If 40 is the new 30, it's no wonder so many women are keeping up with all the activities from their third decade, including being able to conceive. Planned pregnancies among 40-year-olds are more prevalent than ever in the U.S.; the birth rate among women age 40 to 44 increased from 10.2 to 10.3 per 1,000 births in 2011, according to the Centers For Diseases Control and Prevention.
Despite how youthful forty-something women seem on the outside, there are certain biological realities they have to face. "It's harder to get pregnant at 40 and very hard after 45, but in the real world it does happen sometimes," says Alice Domar, Ph.D., executive director of the Domar Center for Mind/Body Health at Boston IVF, and associate professor of obstetrics, gynecology, and reproductive Biology at Harvard Medical School. At age 40, you have about a 5 percent chance of becoming pregnant over the course of any given menstrual cycle, compared to a 20 percent chance for women under 30.
Regardless of the challenges, there are some smart steps you can take to make the most of your fertility after 40.Get pre-conception counseling
It's a good idea for women of every age to map out a pregnancy plan with their doctors in advance. "Some medical conditions or medications can be detrimental to a future pregnancy. Also, learning about your family history may identify certain risks for a future offspring and undergoing genetic testing or seeing a genetic counselor should be done before you start trying," says Steven R. Bayer, M.D., a reproductive endocrinologist at Boston IVF fertility clinic in Boston, Massachusetts.Cultivate expert timing
Conventional wisdom says that your best chances of getting pregnant are on days 12 to 14 of a standard 28-day menstrual cycle. That may not apply when you hit 40, though. "Women who approach 40 often start ovulating earlier and earlier in their cycle," says Alan Copperman, M.D., director of the Division of Reproductive Endocrinology and Infertility at Mount Sinai Medical Center in New York City and co-director of Reproductive Medicine Associates of New York. "It could be day 12, day 10, day 9, so they may not even be having sex at the right time."

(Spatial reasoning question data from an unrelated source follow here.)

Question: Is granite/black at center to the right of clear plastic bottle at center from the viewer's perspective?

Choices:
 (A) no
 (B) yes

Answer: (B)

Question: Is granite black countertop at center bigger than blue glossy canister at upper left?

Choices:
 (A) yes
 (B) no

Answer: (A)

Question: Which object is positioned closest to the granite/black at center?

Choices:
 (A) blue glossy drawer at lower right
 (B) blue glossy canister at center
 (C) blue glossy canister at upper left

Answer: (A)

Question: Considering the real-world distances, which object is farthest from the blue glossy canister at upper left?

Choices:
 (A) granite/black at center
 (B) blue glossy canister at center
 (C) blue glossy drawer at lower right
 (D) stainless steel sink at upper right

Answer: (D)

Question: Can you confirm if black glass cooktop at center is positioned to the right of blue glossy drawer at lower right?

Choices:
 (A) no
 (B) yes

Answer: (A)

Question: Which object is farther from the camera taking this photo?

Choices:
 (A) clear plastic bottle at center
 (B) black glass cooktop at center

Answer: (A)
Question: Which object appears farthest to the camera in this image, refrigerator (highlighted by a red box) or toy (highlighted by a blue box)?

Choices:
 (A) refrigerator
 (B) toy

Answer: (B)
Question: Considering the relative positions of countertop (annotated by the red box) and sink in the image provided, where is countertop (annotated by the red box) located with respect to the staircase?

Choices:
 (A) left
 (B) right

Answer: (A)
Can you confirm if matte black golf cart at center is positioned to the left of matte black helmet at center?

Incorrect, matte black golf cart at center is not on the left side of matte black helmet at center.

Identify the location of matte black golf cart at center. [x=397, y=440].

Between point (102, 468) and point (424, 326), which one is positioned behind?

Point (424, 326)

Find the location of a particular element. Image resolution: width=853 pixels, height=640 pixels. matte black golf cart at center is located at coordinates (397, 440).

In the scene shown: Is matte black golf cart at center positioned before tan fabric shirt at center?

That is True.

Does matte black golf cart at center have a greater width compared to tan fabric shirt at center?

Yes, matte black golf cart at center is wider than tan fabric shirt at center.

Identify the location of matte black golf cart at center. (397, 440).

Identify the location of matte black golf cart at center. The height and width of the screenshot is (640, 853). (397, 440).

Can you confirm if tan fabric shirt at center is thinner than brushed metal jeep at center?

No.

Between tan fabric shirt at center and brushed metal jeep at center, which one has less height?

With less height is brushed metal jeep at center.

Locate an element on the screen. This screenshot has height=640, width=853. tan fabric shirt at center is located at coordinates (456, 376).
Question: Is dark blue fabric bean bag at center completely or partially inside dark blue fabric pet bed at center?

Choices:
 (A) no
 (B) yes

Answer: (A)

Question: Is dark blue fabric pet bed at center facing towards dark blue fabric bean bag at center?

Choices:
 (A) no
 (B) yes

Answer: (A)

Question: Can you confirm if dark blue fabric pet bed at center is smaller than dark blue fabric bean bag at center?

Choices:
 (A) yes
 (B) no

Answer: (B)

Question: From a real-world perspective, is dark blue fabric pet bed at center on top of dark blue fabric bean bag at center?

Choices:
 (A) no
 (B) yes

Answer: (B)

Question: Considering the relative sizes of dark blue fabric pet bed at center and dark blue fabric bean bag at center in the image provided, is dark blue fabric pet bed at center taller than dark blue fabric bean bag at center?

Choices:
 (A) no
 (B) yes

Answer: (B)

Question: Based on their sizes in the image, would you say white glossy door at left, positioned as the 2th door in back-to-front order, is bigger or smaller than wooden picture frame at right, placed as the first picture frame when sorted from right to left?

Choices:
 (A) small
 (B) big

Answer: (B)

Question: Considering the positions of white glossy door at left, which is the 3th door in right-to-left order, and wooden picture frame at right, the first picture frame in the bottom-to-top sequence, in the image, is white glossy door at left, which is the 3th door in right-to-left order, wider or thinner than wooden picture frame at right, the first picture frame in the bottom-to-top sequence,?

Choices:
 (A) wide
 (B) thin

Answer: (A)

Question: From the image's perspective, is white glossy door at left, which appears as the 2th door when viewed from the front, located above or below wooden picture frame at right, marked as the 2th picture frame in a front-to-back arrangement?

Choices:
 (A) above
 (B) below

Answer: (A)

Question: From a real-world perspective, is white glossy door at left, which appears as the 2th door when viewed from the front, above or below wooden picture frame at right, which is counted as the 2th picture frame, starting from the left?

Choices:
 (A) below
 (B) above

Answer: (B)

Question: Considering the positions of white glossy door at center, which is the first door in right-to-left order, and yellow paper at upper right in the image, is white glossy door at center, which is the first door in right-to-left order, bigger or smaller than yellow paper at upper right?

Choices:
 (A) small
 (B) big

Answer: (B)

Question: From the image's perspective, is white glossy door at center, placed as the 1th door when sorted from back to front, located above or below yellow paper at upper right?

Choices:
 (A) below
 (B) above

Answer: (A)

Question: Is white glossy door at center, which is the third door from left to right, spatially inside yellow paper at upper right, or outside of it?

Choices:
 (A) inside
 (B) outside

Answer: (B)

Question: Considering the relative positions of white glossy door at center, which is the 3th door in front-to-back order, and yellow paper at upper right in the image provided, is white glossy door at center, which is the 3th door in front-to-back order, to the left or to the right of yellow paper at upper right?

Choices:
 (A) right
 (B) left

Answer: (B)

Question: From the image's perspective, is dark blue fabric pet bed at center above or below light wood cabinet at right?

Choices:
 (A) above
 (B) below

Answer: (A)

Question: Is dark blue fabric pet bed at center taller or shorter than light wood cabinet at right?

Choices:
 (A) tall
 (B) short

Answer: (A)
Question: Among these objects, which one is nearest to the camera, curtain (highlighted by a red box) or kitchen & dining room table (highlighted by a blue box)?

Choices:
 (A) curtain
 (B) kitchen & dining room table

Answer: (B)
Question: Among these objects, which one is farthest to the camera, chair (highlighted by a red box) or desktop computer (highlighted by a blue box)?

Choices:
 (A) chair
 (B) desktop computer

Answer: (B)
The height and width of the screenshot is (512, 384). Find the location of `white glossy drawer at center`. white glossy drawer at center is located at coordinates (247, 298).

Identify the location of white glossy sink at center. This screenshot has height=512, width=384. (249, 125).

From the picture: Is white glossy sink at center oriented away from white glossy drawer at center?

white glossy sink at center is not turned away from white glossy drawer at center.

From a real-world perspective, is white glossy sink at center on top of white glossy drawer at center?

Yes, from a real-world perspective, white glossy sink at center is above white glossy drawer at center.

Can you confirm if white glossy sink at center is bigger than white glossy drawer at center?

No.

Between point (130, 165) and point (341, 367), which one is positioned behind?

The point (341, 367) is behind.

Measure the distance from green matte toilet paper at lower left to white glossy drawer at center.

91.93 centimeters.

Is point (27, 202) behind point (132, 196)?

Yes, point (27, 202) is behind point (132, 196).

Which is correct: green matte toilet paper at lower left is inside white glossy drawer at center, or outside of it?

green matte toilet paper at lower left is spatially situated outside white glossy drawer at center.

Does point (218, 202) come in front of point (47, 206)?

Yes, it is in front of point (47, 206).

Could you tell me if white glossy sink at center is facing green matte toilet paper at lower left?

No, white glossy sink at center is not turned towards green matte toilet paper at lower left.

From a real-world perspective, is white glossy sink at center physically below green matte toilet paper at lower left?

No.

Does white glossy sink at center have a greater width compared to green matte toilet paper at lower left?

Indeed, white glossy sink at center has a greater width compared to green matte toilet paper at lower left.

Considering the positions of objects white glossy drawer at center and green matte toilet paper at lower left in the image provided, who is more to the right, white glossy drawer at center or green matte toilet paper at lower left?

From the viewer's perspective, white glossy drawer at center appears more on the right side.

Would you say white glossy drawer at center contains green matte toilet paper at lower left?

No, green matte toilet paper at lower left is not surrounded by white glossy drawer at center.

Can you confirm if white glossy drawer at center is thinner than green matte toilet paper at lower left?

To make sure your rhythm isn't off, track your menstrual cycle and figure out exactly when you're ovulating each month. Once you determine when your period is due, figuring out the timing of ovulation is actually easy. Simply count back 14 days before your next period is scheduled to start -- that's the day you're supposed to ovulate. You can double check when you're ovulating by using a basal body temperature chart, monitoring your cervical mucus, using an over-the-counter ovulation kit, or all of the above. When you've got it down, have sex every other day a few days before and after you're due to ovulate. "Sperm stays in your system for multiple days after you have intercourse and an egg stays in your system for a good five days after you ovulate," says Angela Chaudhari, M.D., a gynecologic surgeon and assistant professor at Northwestern University Feinberg School of Medicine in Chicago. "It's really a much longer window than you may think."Double down on healthy habits
Although an impeccable facade may not reflect the state of your ovaries, it's critical to try to get your body into peak shape. "The older you are, the more you have to work at lifestyle stuff," says Jill Blakeway, a licensed acupuncturist, co-owner of The YinOva Center in New York City, and co-author of Making Babies: A Proven 3-Month Program for Maximum Fertility. "You can get away with being badly behaved at 22 and still get pregnant. Every egg isn't a winner when you're older, so that's the time to eat right and avoid caffeine and alcohol." Thirty minutes of cardiovascular exercise most days of the week is recommended, as is maintaining a healthy weight. Straying too far on either side of your ideal can mess with hormone function, cause estrogen levels to go out of whack, and impede your chances of conceiving.